From Karen Armstrong’s A History of God: The 4,000-Year Quest of Judaism, Christianity and Islam:
The image of the olive tree in [certain Koranic] verses has been interpreted as an allusion to the continuity of revelation, which springs from one “root” and branches into a multifarious variety of religious experience that cannot be identified with or confined by any one particular tradition or locality: it is neither of the East nor the West
From Karen Armstrong’s A History of God: The 4,000-Year Quest of Judaism, Christianity and Islam:
Denys’s God has two aspects: one is turned toward us and manifests himself in the world; the other is the far side of God as he is in himself, which remains entirely incomprehensible. He “stays within himself” in his eternal mystery, at the same time as he is totally immersed in creation. He is not another being, additional to the world. Deny’s method became normative in Greek theology. In the West, however, … some imagined that when they said ” God,” the divine reality actually coincided with the idea in their minds. Some would attribute their own thoughts and ideas to God – saying that God wanted this, forbade that and had planned the other – in a way that was dangerously idolatrous.

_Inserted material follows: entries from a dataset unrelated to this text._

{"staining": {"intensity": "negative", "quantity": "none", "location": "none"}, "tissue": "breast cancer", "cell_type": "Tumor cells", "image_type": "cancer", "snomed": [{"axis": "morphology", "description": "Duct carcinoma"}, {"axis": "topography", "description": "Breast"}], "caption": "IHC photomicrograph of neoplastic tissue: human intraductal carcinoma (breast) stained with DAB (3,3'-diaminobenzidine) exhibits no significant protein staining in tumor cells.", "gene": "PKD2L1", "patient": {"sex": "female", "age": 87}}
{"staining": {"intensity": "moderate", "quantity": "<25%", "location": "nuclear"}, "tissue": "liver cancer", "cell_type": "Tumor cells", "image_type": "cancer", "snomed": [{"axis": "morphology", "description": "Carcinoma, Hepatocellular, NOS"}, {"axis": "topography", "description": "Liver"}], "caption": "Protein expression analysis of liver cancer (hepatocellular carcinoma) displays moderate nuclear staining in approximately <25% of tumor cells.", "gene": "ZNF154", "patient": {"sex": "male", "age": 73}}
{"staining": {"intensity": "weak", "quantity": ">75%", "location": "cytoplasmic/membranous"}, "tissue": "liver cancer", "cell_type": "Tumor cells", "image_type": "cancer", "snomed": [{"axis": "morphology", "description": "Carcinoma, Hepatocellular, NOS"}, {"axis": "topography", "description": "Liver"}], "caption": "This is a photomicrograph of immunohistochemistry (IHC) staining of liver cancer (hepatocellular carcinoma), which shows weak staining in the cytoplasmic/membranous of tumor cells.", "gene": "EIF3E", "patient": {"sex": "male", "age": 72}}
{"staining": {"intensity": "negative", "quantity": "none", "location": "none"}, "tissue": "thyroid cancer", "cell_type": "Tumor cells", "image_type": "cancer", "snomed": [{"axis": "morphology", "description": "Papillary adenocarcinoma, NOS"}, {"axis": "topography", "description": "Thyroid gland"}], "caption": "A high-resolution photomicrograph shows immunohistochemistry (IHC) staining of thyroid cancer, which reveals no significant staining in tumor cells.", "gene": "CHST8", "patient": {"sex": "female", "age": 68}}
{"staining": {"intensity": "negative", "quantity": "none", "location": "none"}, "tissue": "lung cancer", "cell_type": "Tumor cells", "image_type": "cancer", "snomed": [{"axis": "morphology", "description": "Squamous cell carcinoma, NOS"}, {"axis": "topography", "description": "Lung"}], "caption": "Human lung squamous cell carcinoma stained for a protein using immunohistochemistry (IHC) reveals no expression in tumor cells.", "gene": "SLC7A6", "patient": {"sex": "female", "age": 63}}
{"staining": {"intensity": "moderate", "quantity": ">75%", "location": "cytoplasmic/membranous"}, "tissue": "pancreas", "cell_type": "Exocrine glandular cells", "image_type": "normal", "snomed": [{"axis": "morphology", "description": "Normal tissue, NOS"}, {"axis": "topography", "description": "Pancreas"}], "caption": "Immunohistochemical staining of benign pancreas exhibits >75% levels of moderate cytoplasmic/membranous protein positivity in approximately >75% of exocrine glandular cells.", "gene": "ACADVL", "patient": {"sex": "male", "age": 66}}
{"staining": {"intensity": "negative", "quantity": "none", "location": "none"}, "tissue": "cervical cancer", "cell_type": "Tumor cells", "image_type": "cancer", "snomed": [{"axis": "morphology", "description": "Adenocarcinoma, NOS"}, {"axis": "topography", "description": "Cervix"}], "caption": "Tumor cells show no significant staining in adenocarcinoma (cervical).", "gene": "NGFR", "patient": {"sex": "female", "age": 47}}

From Karen Armstrong’s A History of God: The 4,000-Year Quest of Judaism, Christianity and Islam:
A religion which teaches men and women to regard their humanity as chronically flawed can alienate them from themselves. Nowhere is this alienation more evident than in the denigration of sexuality in general and women in particular. Even though Christianity had originally been quite positive for women, it had already developed a misogynistic tendency in the West by the time of Augustine. The letters of Jerome teem with loathing of the female which occasionally sounds deranged. Tertullian had castigated women as evil temptresses, an eternal danger to mankind …. Augustine is clearly puzzled that God should have made the female sex: after all, “if it was good company and conversation that Adam needed, it would have been much better arranged to have two men together as friends, not a man and a woman.” Women’s only function was the childbearing which passed the contagion of Original Sin to the next generation, like a venereal disease. … Western Christianity never fully recovered from this neurotic misogyny …
From Karen Armstrong’s A History of God: The 4,000-Year Quest of Judaism, Christianity and Islam:
The notion of an enlightenment that was impersonal, beyond human categories and natural to humanity was also close to the Hindu and Buddhist ideal in India … Thus despite the more superficial differences, there were profound similarities between the monotheistic and other versions of reality. It seems that when human beings contemplate the absolute, they have very similar ideas and experiences. The sense of presence, ecstasy and dread in the presence of a reality – called nirvana, the One, Brahman or God – seems to be a state of mind and a perception that are natural and endlessly sought by human beings.